> _Work item_
What is printed must match, line for line, the records from their first line through the line containing "table_cell [942, 569, 1026, 609]", with pictures left out.
--- The records ---
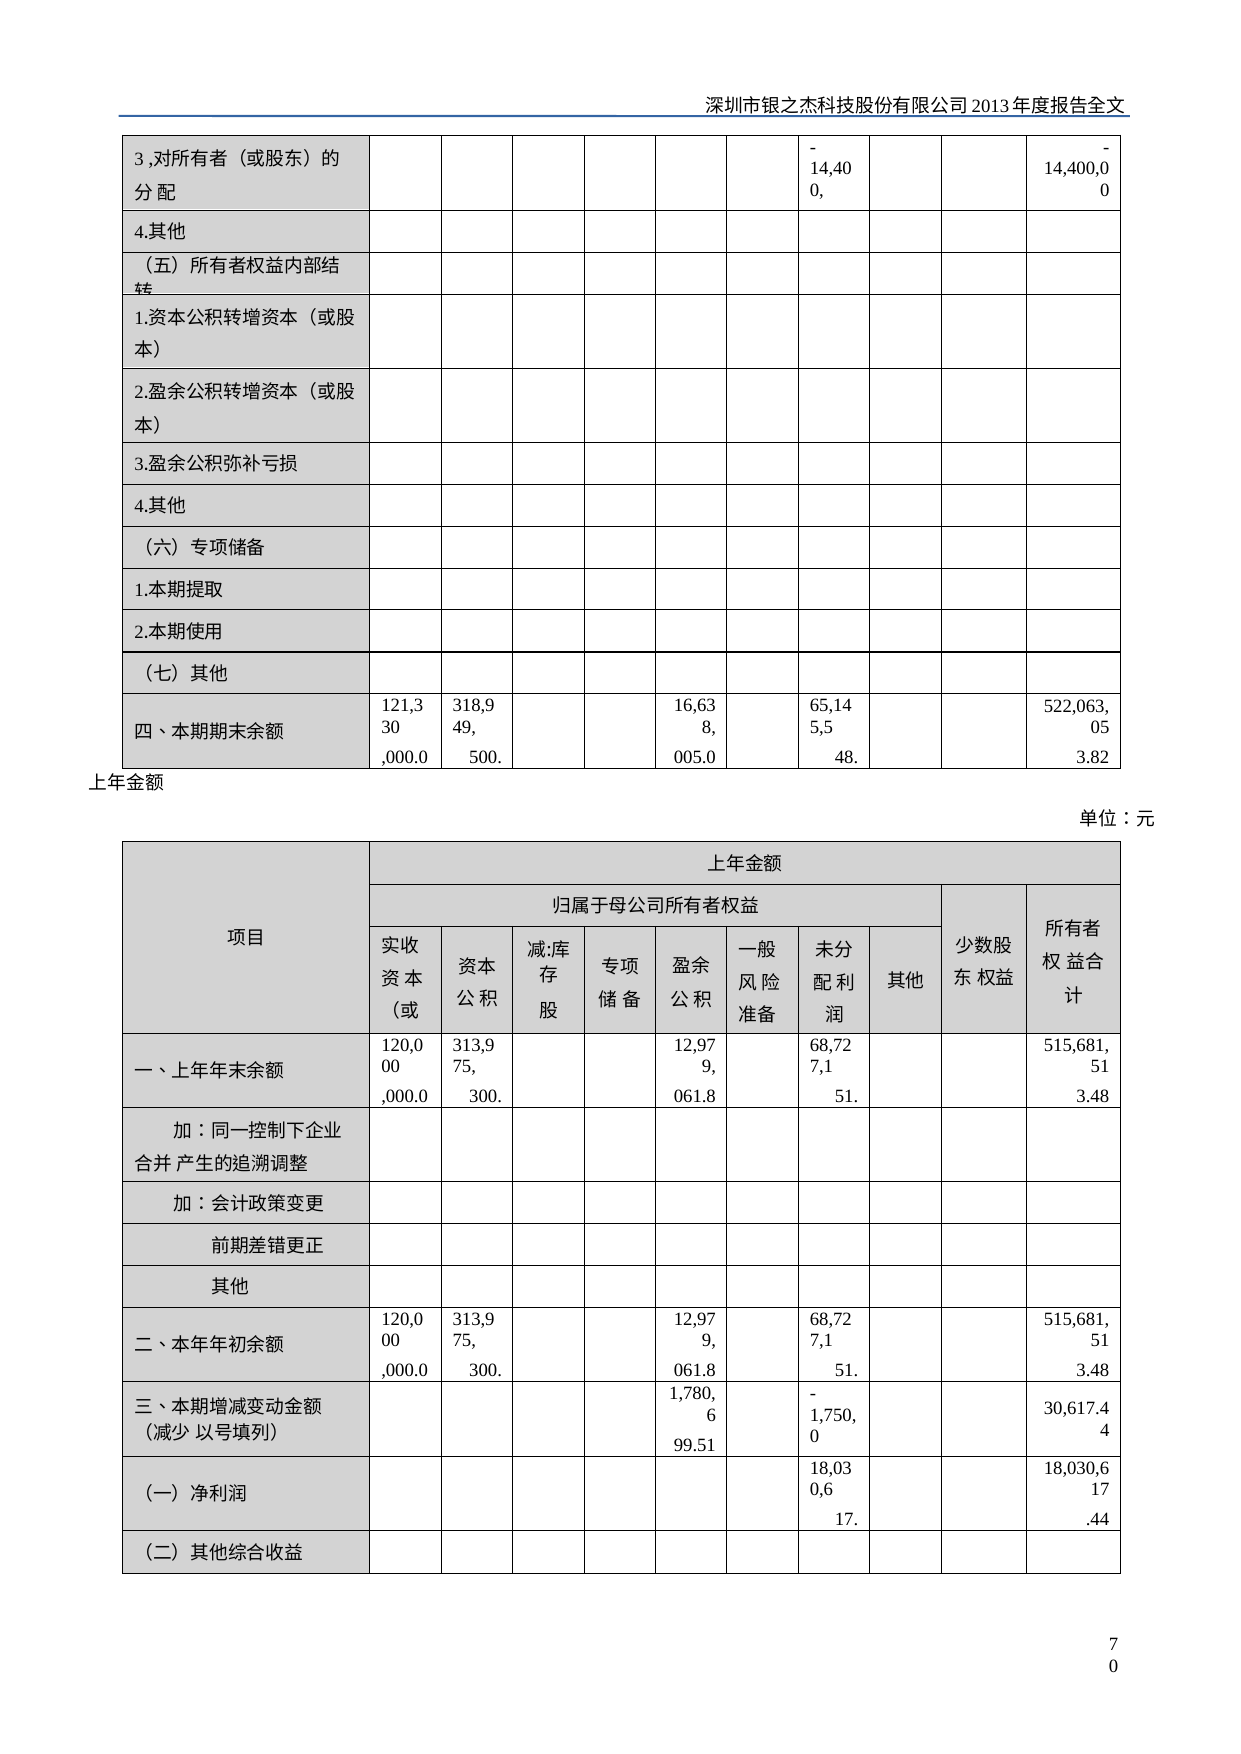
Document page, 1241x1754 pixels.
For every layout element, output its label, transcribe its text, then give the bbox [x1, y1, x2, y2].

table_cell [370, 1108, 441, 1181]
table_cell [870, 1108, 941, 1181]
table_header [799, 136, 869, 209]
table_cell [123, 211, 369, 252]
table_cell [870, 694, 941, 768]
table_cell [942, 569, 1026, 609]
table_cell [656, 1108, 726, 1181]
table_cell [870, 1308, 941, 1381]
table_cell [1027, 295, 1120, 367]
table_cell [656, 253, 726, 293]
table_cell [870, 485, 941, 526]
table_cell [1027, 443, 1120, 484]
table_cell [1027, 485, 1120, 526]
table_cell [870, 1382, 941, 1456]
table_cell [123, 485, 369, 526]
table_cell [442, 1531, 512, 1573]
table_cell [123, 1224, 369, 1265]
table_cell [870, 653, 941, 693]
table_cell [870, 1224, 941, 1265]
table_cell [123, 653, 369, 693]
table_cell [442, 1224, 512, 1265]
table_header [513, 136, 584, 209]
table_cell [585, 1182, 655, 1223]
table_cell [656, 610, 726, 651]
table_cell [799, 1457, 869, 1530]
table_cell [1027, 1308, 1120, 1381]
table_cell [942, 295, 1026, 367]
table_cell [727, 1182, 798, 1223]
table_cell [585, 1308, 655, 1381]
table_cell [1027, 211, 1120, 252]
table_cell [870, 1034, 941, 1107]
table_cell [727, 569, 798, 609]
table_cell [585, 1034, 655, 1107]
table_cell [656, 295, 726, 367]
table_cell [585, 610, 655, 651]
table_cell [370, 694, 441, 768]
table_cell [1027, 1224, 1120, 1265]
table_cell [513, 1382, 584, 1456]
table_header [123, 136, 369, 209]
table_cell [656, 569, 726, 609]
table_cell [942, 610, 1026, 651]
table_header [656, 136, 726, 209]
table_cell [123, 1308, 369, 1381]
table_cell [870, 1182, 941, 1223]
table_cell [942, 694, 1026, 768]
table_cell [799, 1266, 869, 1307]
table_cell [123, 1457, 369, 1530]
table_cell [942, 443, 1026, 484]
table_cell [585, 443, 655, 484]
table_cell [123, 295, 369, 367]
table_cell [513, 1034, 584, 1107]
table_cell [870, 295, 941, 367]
text 单位：元 [89, 805, 1154, 831]
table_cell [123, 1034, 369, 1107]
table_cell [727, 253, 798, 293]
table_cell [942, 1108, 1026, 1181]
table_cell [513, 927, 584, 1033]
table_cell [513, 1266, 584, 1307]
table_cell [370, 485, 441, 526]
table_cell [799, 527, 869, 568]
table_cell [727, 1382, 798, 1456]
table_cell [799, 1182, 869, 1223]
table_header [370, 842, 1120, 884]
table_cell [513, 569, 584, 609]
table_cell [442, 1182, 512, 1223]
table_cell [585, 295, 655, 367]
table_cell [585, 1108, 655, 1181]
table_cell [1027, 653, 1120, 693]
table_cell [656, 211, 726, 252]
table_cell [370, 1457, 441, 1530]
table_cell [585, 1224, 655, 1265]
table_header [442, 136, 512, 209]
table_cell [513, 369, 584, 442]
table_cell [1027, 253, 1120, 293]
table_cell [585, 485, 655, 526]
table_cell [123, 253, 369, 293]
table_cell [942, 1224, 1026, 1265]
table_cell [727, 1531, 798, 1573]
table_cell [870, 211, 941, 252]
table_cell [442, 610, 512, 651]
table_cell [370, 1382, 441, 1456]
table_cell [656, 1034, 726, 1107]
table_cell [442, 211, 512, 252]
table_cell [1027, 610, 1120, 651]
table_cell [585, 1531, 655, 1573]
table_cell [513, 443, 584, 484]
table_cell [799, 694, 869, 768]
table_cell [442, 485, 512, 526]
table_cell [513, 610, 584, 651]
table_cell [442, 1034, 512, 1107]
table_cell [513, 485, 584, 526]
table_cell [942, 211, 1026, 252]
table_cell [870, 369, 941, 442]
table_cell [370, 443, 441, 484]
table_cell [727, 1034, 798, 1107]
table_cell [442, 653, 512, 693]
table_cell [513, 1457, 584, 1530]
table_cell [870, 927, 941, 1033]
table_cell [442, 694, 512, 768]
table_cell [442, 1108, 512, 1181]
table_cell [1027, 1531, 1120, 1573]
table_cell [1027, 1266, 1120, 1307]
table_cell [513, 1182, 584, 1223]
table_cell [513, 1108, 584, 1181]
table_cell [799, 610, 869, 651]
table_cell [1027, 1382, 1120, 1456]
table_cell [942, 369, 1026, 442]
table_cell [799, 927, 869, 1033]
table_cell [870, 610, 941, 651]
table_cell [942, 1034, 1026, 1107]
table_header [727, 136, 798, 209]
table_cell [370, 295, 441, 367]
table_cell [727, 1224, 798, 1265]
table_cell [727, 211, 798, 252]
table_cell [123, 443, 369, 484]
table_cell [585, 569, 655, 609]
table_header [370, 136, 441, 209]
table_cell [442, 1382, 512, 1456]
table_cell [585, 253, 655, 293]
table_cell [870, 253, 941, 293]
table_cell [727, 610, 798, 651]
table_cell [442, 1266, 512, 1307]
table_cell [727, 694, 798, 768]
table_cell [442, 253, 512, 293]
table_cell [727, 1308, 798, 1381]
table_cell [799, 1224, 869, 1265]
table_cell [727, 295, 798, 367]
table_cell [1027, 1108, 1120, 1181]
text 上年金额 [89, 769, 1154, 795]
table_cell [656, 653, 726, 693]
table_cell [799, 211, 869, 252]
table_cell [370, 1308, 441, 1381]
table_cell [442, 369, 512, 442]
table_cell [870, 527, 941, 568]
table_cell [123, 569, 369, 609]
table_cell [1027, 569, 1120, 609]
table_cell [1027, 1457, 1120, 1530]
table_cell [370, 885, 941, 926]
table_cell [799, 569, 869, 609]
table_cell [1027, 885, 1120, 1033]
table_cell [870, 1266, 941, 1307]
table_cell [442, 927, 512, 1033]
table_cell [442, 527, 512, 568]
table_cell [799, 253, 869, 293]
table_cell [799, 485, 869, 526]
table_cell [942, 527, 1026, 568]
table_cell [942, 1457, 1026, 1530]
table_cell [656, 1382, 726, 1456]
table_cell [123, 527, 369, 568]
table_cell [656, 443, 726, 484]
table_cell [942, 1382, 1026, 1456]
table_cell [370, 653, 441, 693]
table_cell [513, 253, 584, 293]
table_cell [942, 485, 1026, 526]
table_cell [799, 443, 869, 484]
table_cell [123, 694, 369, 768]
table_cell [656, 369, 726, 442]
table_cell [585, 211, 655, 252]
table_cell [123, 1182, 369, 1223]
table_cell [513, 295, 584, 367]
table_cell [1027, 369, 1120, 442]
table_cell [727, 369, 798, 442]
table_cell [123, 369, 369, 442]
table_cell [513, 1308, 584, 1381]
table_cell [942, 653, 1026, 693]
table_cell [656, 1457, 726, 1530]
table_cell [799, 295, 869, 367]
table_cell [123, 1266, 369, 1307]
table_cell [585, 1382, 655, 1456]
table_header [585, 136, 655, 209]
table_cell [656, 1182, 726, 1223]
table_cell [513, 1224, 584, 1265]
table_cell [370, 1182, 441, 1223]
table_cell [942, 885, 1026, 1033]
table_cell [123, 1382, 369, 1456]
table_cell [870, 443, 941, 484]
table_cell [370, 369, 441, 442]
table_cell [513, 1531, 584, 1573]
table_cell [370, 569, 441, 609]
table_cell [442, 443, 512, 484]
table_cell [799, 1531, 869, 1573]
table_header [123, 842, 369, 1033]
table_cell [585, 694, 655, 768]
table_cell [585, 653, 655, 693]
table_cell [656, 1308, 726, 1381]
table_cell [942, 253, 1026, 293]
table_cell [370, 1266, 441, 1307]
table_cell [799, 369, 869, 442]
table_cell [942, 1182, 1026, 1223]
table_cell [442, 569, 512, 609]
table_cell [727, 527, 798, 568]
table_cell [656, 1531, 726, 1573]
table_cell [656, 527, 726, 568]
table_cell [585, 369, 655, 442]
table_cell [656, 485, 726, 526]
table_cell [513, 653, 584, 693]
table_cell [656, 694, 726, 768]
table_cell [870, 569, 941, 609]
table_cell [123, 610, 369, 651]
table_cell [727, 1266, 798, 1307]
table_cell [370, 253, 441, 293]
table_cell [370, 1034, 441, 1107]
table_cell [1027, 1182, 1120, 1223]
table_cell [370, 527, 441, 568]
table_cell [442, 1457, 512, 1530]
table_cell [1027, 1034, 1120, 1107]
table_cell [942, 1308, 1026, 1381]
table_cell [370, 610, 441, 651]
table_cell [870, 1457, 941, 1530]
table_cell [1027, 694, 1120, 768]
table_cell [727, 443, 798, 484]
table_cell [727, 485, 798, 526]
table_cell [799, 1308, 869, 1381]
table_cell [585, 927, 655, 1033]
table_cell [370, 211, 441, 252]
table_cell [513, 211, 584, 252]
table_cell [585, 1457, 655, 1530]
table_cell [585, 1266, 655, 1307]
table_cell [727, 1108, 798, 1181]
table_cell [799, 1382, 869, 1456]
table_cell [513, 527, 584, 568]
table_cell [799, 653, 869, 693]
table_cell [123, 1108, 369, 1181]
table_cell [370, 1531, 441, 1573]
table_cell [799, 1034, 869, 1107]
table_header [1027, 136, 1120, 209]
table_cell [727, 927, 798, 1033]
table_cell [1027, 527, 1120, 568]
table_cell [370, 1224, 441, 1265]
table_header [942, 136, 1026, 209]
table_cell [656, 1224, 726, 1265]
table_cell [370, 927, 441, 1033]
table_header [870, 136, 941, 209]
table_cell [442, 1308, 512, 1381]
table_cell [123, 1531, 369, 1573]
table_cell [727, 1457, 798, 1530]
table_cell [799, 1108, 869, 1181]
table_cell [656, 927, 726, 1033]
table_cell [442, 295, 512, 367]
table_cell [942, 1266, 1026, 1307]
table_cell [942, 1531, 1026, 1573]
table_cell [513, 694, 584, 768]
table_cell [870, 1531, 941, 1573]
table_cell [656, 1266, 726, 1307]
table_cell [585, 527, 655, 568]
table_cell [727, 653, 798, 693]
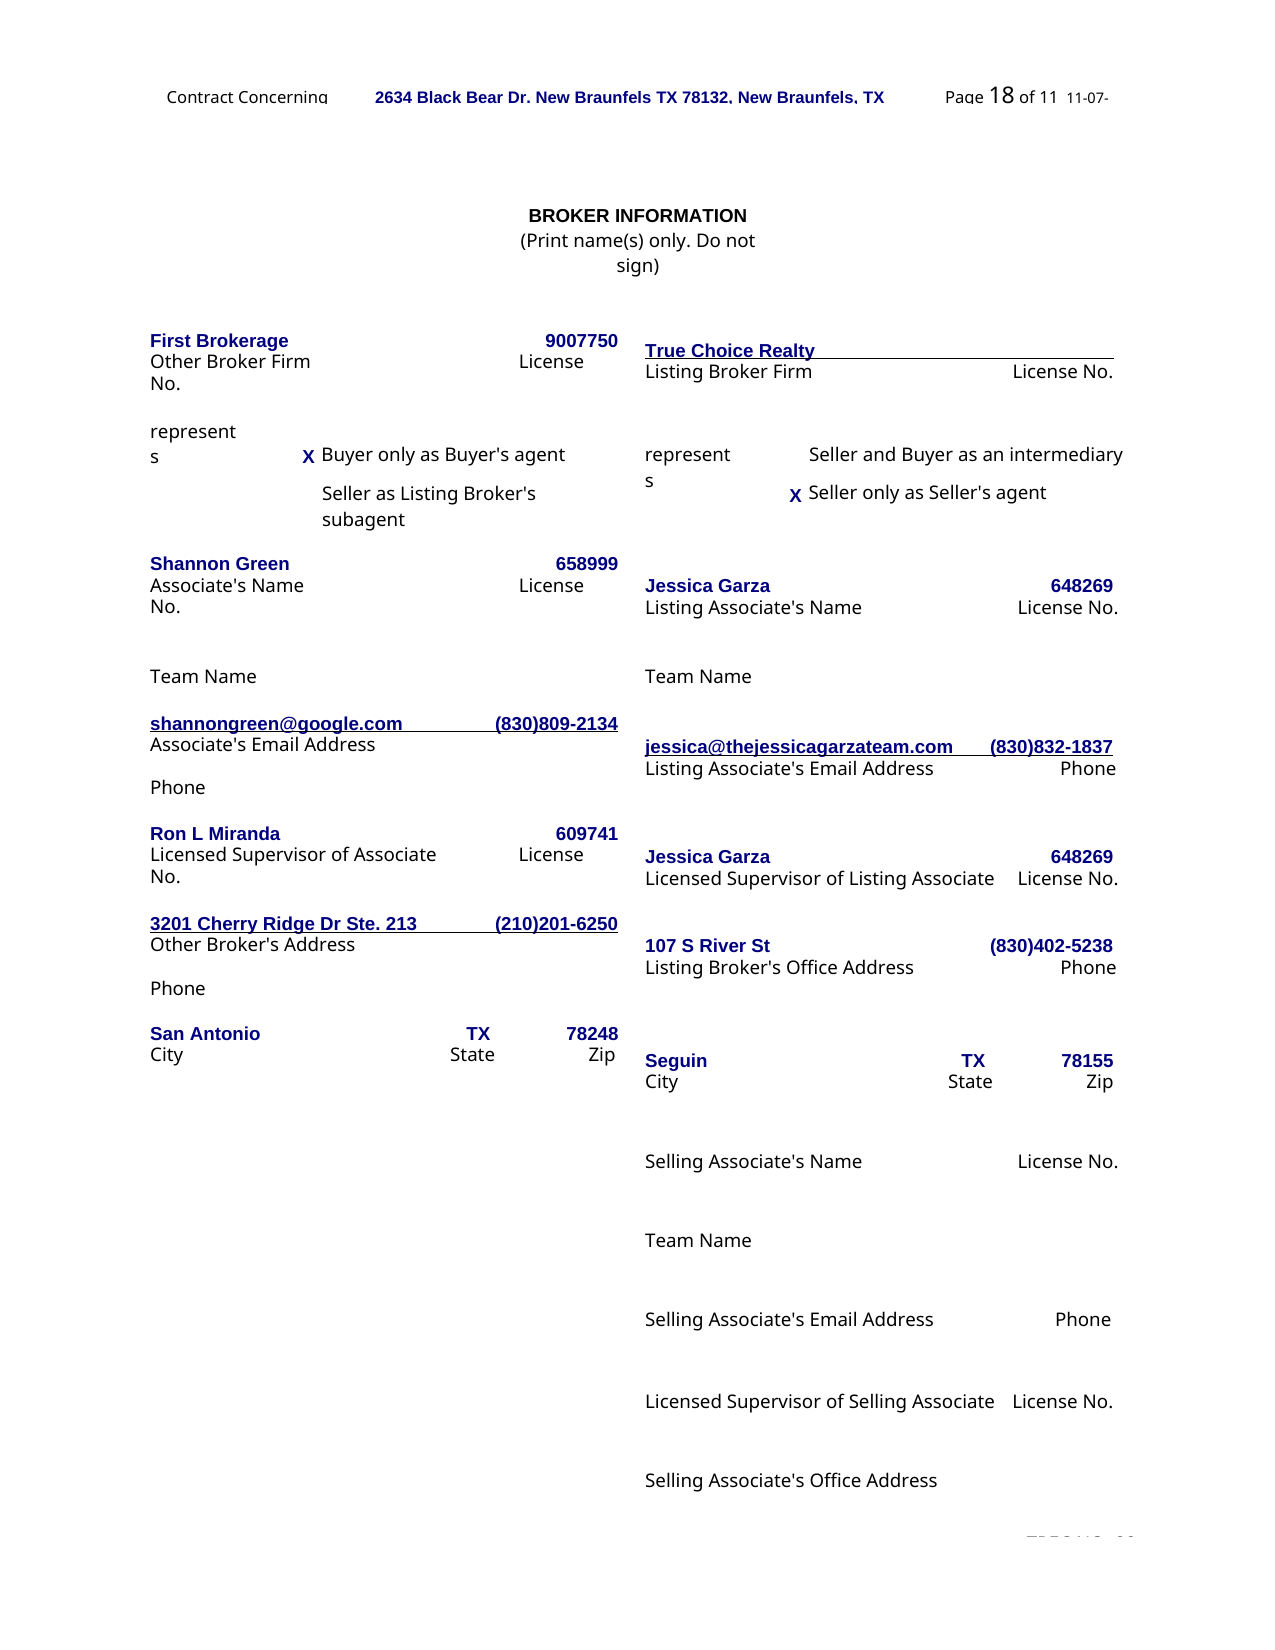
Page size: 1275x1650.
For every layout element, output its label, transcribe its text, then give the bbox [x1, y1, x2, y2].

subtitle 107 S River St (830)402-5238 [645, 936, 1212, 957]
subtitle First Brokerage 9007750 [150, 330, 618, 352]
text City State Zip [645, 1071, 1212, 1093]
text X Seller only as Seller's agent [789, 479, 1212, 508]
subtitle Seguin TX 78155 [645, 1050, 1212, 1071]
text City State Zip [150, 1045, 618, 1066]
subtitle BROKER INFORMATION [501, 205, 774, 227]
text represents [644, 442, 733, 493]
text Listing Broker's Office Address Phone [645, 957, 1212, 979]
text Other Broker's Address Phone [150, 935, 622, 999]
text Listing Associate's Email Address Phone [645, 758, 1212, 780]
text Team Name [645, 664, 1212, 689]
text Associate's Email Address Phone [150, 734, 621, 799]
text Listing Broker Firm License No. [645, 362, 1212, 383]
subtitle jessica@thejessicagarzateam.com (830)832-1837 [645, 737, 1212, 758]
text represents [150, 418, 238, 469]
text Team Name [150, 663, 618, 689]
subtitle True Choice Realty [645, 340, 1212, 362]
text Seller as Listing Broker's subagent [322, 481, 609, 532]
text Licensed Supervisor of Listing Associate License No. [645, 868, 1212, 889]
subtitle Shannon Green 658999 [150, 554, 618, 575]
text Licensed Supervisor of Selling Associate License No. [645, 1388, 1212, 1413]
subtitle Ron L Miranda 609741 [150, 823, 618, 844]
text Selling Associate's Name License No. [645, 1149, 1212, 1174]
text Selling Associate's Email Address Phone [645, 1307, 1212, 1332]
text Associate's Name License No. [150, 575, 618, 618]
text Listing Associate's Name License No. [645, 597, 1212, 619]
text (Print name(s) only. Do not sign) [502, 227, 774, 278]
text X Buyer only as Buyer's agent [302, 441, 609, 469]
subtitle 3201 Cherry Ridge Dr Ste. 213 (210)201-6250 [150, 913, 622, 935]
subtitle shannongreen@google.com (830)809-2134 [150, 713, 621, 734]
text Other Broker Firm License No. [150, 352, 618, 395]
subtitle Jessica Garza 648269 [645, 576, 1212, 597]
subtitle San Antonio TX 78248 [150, 1023, 618, 1045]
text Selling Associate's Office Address [645, 1467, 1212, 1492]
text Seller and Buyer as an intermediary [809, 442, 1212, 467]
text Team Name [645, 1228, 1212, 1253]
subtitle Jessica Garza 648269 [645, 846, 1212, 868]
text Licensed Supervisor of Associate License No. [150, 844, 618, 887]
---
> _Solution to this problem_
Document page, 1241x1754 pixels.
For every layout element, output its label, transcribe its text, then give the bbox [x1, y1, x2, y2].

table_cell [370, 1108, 441, 1181]
table_cell [870, 1108, 941, 1181]
table_header [799, 136, 869, 209]
table_cell [123, 211, 369, 252]
table_cell [870, 694, 941, 768]
table_cell [942, 569, 1026, 609]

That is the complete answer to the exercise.